Cette question cherche aussi une solution pour l’employée victime pour ne pas perdre l’emploi qui constituerait une double peine. Mais la législation du travail est silencieuse sur la question. Le kidnapping ne pouvant être ni un accident de travail ni une maladie ne déclenchera pas le congé maladie ou la suspension temporaire de contrat de travail. Cela se comprend très bien quand nous savons que la loi sur l’assurance sociale et le code du travail sont antérieurs de plusieurs dizaines d’années au phénomène de kidnapping qui a pris naissance aux environs de l’année 2004. Le législateur n’a donc pas prévu de disposition d’ordre public contraignant l’employeur à conserver le poste de l’employé pendant toute la durée de la séquestration.

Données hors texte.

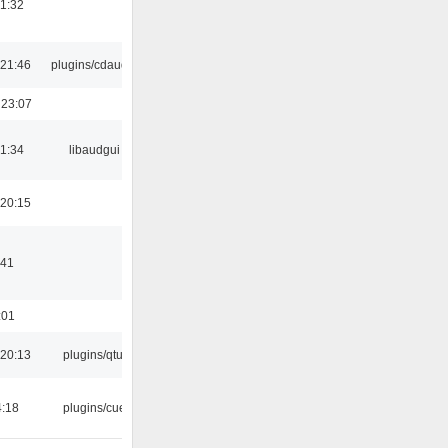
21:32
21:46
plugins/cdaudio
 23:07
21:34
libaudgui
20:15
:41
:01
20:13
plugins/qtui
4:18
plugins/cue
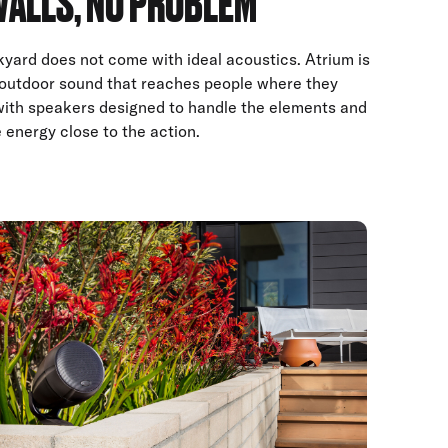
WALLS, NO PROBLEM
yard does not come with ideal acoustics. Atrium is
r outdoor sound that reaches people where they
with speakers designed to handle the elements and
 energy close to the action.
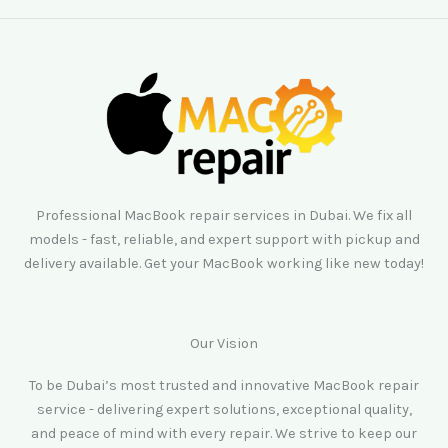
Professional MacBook repair services in Dubai. We fix all
models - fast, reliable, and expert support with pickup and
delivery available. Get your MacBook working like new today!
Our Vision
To be Dubai’s most trusted and innovative MacBook repair
service - delivering expert solutions, exceptional quality,
and peace of mind with every repair. We strive to keep our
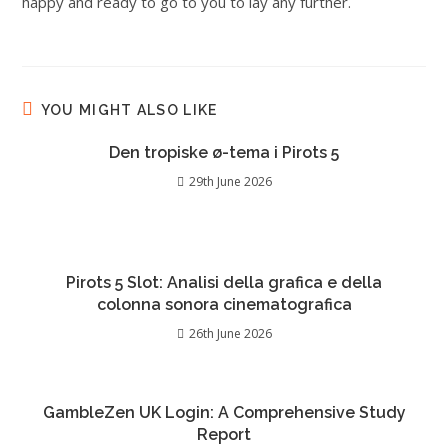
happy and ready to go to you to lay any further.
YOU MIGHT ALSO LIKE
Den tropiske ø-tema i Pirots 5
29th June 2026
Pirots 5 Slot: Analisi della grafica e della
colonna sonora cinematografica
26th June 2026
GambleZen UK Login: A Comprehensive Study
Report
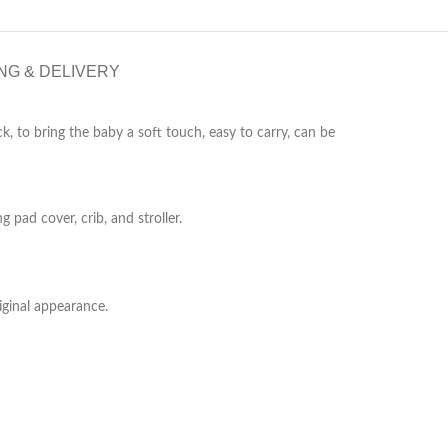
NG & DELIVERY
k, to bring the baby a soft touch, easy to carry, can be
pad cover, crib, and stroller.
iginal appearance.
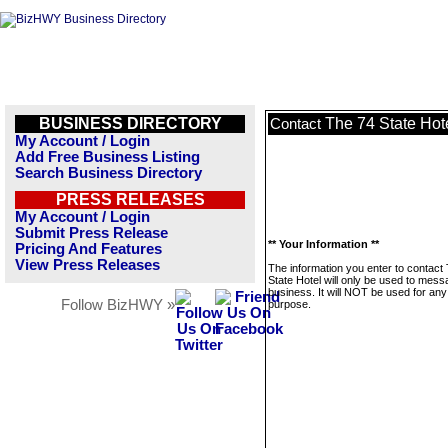
BUSINESS DIRECTORY
The 74 State Hot
Contact
My Account / Login
Add Free Business Listing
Search Business Directory
PRESS RELEASES
My Account / Login
Submit Press Release
** Your Information **
Pricing And Features
View Press Releases
The information you enter to contact
State Hotel will only be used to mess
business. It will NOT be used for any
Follow BizHWY »
purpose.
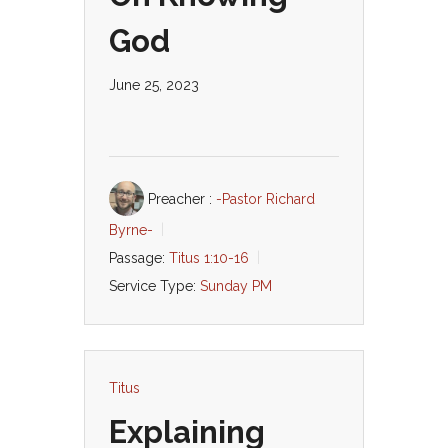
God
June 25, 2023
Preacher :
-Pastor Richard
Byrne-
Passage:
Titus 1:10-16
Service Type:
Sunday PM
Titus
Explaining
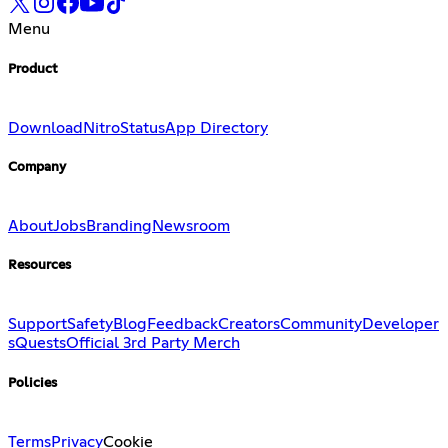
Menu
Product
Download
Nitro
Status
App Directory
Company
About
Jobs
Branding
Newsroom
Resources
Support
Safety
Blog
Feedback
Creators
Community
Developer
s
Quests
Official 3rd Party Merch
Policies
Terms
Privacy
Cookie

Kidnapping et suspension temporaire de contrat de travail

Néanmoins, la suspension temporaire contraignant l’employeur à conserver le poste de l’employé qui est emprisonné pendant moins d’un mois ressemble un peu à la séquestration. Si la ressemblance se rencontre dans le fait pour l’employé de ne pas être libre de ses mouvements, ils se distinguent dans les conditions de perte de liberté de mouvement. Dans un premier c’est la justice qui prononce une sentence privative de liberté ou des mesures conservatoires gardant le concerné à vue ; dans le second, c’est un crime commis par des kidnappeurs en préjudice de l’employé. Si dans le premier l’employé est en cause dans le second il est plutôt une victime. De tels arguments, ajouté au fait de pouvoir au regard de l’employé catégoriser le kidnapping comme un cas de force majeure (car irrésistible), pourraient se soutenir devant la juridiction de travail.

Un résultat hasardeux

Une issue heureuse à un tel procès est hasardeuse faute de législation. Sa réussite pour l’employé nécessite la pitié du juge ou celle de l’employeur. Nous sentons tous l’immoralité et le cynisme de l’employeur qui résilie unilatéralement le contrat de travail d’une employée victime de kidnapping. Mais son acte ne serait pas pour autant illégal. Nonobstant que dans la réalité des faits l’employeur conserve le poste de l’employée-victime mais par compassion.